Chicago Studies was an experience created within a very specific context: an art gallery surrounded by classrooms in a prestigious university. As her compatriot Marcel Broodthaers so eloquently elucidated in his Musée d'Art Moderne, Département des Aigles (Museum of Modern Art, Department of Eagles) in 1972, Tuerlinckx's systems of classification are totally subjective. Lightly, but not ironically, she measured the length of a hallway by gingerly unravelling a roll of toilet paper borrowed from the women's lavatory. She took photos of 'while you were out' pink message slips, legal pads and yellow Post-it notes, and enlarged them into luscious laminated prints, like so many pieces of evidence. Classroom chairs were refitted with new misshapen desktops, painted Kodak grey. One videotape, also transcribed into a book of lists, is a close-up inventory of The Renaissance Society's offices: Tuerlinckx slowly pans across book spines, rows of old catalogues, tacked up personal notes and general office disarray. She often documents scenes holding a small flag or marker, or simply pointing with her finger in the frame, at arm's length from the camera. This device makes the moving two-dimensional images look scientific, as if a system was in place, while revealing the opposite. This 'measure' becomes a constant reminder of the arbitrary relationship between things and our perception of them. A poignant example is a photo of an item Tuerlinckx stumbled upon in the society's archive. A sad, beaten-up, scribbled-on, cardboard box is elevated to lofty significance by the words 'important book' inscribed across its face, underlined twice.

Tuerlinckx's output could be described as an accumulation of arbitrariness. One element of the installation that was not subject to constant change was a long grey table held up by sawhorses. Carefully arranged across its surface were items from previous shows: books from Documenta, a box left over from a Christian Boltanski show, abstracted movable turntables made to quell suggestions that Tuerlinckx hires DJs to spin at her openings.

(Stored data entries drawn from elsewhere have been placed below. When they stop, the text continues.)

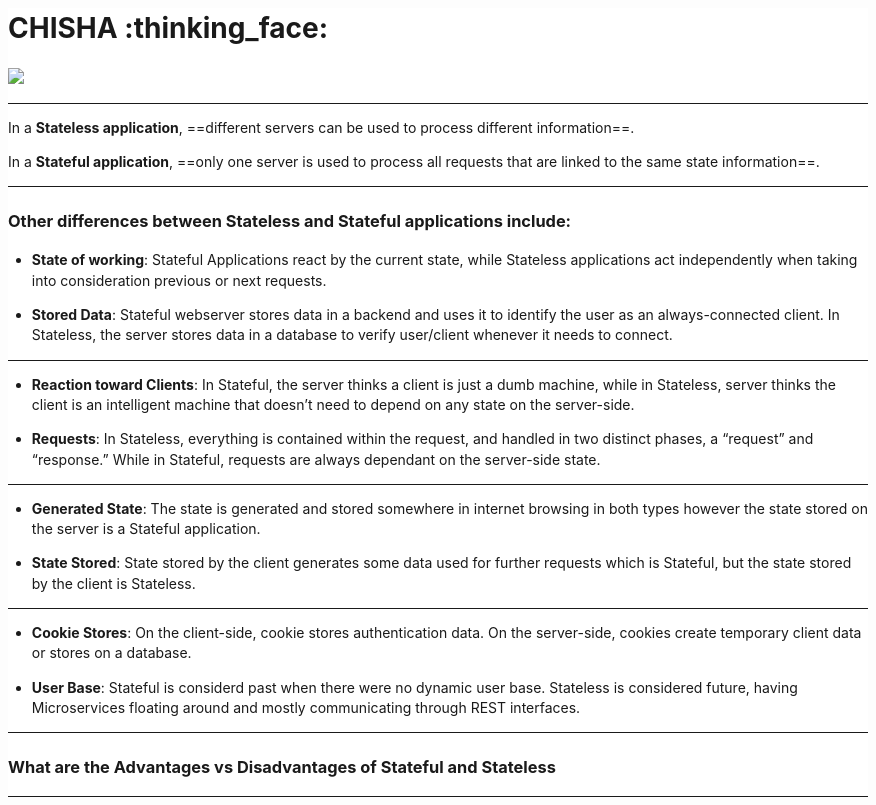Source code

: 
# CHISHA :thinking_face: 

![](https://media1.giphy.com/media/xU6wa2sHzhse00w4hr/giphy.gif)

---

In a **Stateless application**, ==different servers can be used to process different information==.

In a **Stateful application**, ==only one server is used to process all requests that are linked to the same state information==.


---

### Other differences between Stateless and Stateful applications include:

- **State of working**: Stateful Applications react by the current state, while Stateless applications act independently when taking into consideration previous or next requests.

- **Stored Data**: Stateful webserver stores data in a backend and uses it to identify the user as an always-connected client. In Stateless, the server stores data in a database to verify user/client whenever it needs to connect.

--- 

- **Reaction toward Clients**: In Stateful, the server thinks a client is just a dumb machine, while in Stateless, server thinks the client is an intelligent machine that doesn’t need to depend on any state on the server-side.

- **Requests**: In Stateless, everything is contained within the request, and handled in two distinct phases, a “request” and “response.” While in Stateful, requests are always dependant on the server-side state.

---

- **Generated State**: The state is generated and stored somewhere in internet browsing in both types however the state stored on the server is a Stateful application.

- **State Stored**: State stored by the client generates some data used for further requests which is Stateful, but the state stored by the client is Stateless.

---

- **Cookie Stores**: On the client-side, cookie stores authentication data. On the server-side, cookies create temporary client data or stores on a database. 

- **User Base**: Stateful is considerd past when there were no dynamic user base. Stateless is considered future, having Microservices floating around and mostly communicating through REST interfaces.


---


### What are the Advantages vs Disadvantages of Stateful and Stateless

---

Mixed in were items that were already acting as memorabilia for this exhibition: a book on Chicago architecture a dealer had sent her, Solo-brand plastic cups, sticks used to stir cans of paint, rejected desk shapes, and small measuring flags. Tuerlinckx is delicately convincing, airily confident that the yawning gap between a thing, our perception of it and its picturing/naming is neither a Kosuth-like scourge nor a Broodthaers-like bemusement. Tuerlinckx instead offers an elegant subjectivity that can be shared, if only at arm's length.